GE Aerospace (GE 0.96%) recently received another "buy" rating when Goldman Sachs analyst Noah Poponak slapped a $190 price target on the stock. That implies a 21% upside over the next 12 months. His case for the stock emphasizes the long-term earnings and cash flow potential from its commercial aircraft engines, notably the LEAP engine. I tend to agree with the assessment.

How GE Aerospace will grow profits

Commercial airplane engines tend to be sold at a loss only to generate decades of lucrative aftermarket earnings and cash flow as they come in for "shop visits" over time. For example, GE Aerospace estimates that 75% of an engine's lifecycle revenue comes from the three shop visits, typically in the decades after the sale. Each engine is expected to have at least 20 years of service revenue, and engines can run for more than 40 years.

There are two key points to note. First, aggressively ramping engine sales, as GE is doing now, will suppress profit margins initially but lead to increased profit in the future.

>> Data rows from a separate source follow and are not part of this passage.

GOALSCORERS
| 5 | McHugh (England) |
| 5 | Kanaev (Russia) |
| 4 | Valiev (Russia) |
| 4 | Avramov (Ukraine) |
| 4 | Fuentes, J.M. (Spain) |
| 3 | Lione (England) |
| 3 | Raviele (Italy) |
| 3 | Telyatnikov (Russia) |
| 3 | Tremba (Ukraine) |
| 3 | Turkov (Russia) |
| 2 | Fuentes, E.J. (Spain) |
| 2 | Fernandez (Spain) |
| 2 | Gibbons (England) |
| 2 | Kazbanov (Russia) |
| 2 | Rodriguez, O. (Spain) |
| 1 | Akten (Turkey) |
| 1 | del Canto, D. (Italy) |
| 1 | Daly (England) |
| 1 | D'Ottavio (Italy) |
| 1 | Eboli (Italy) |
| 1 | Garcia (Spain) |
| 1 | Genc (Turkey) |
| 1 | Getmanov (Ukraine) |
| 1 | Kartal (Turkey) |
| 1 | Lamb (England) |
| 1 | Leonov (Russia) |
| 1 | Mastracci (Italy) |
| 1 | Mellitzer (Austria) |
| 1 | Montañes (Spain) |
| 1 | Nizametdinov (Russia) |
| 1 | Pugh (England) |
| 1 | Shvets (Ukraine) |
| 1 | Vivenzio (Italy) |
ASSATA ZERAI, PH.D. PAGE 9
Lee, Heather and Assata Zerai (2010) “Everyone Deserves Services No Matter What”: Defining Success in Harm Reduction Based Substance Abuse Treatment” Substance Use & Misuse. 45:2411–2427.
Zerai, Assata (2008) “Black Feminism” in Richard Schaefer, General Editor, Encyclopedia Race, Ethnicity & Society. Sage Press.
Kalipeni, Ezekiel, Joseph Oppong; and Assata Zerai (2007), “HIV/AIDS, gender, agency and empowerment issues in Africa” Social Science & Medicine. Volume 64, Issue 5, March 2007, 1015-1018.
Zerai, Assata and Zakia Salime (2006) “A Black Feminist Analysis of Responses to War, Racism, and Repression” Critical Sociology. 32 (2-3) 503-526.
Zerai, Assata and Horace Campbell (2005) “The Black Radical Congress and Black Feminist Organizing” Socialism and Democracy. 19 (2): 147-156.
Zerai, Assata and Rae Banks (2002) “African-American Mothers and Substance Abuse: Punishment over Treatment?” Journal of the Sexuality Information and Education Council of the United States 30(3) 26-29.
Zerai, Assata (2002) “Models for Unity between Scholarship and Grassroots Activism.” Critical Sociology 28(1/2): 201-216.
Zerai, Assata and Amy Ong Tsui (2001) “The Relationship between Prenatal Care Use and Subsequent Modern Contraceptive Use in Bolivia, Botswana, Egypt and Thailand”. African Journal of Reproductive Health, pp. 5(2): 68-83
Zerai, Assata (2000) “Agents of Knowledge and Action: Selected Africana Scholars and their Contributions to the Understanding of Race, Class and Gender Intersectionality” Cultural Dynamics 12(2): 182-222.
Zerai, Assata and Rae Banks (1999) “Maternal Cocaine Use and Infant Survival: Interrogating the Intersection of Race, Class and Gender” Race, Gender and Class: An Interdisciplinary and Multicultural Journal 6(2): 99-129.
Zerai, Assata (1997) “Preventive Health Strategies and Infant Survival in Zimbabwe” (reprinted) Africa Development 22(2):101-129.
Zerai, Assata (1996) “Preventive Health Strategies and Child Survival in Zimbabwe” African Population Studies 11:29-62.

Second, when engines transition, GE will still generate significant profit from servicing older engines. Still, there will be a lag before service revenue from the newer engines takes over the growth baton.

What it means to GE Aerospace investors

That's where GE Aerospace is now with the LEAP engine (made by a GE joint venture with Safran called CFM International) used on the Airbus A320 neo family and the Boeing 737 MAX. The previous Airbus A320 and Boeing 737 versions used CFM International's CFM56 engines.

GE expects CFM56 shop visits to peak in 2025, but services revenue from CFM56 will remain strong for many years as 45% of the CFM56 fleet hasn't had its first shop visit yet. Meanwhile, by 2028, LEAP engine services revenue will be comparable to that of the CFM56.

All told, management expects $10 billion in operating profit in 2028 (compared to $5.6 billion in 2023). With still strong CFM56 services profitability and long-term growth in LEAP services, the company has decades of cash flow growth ahead.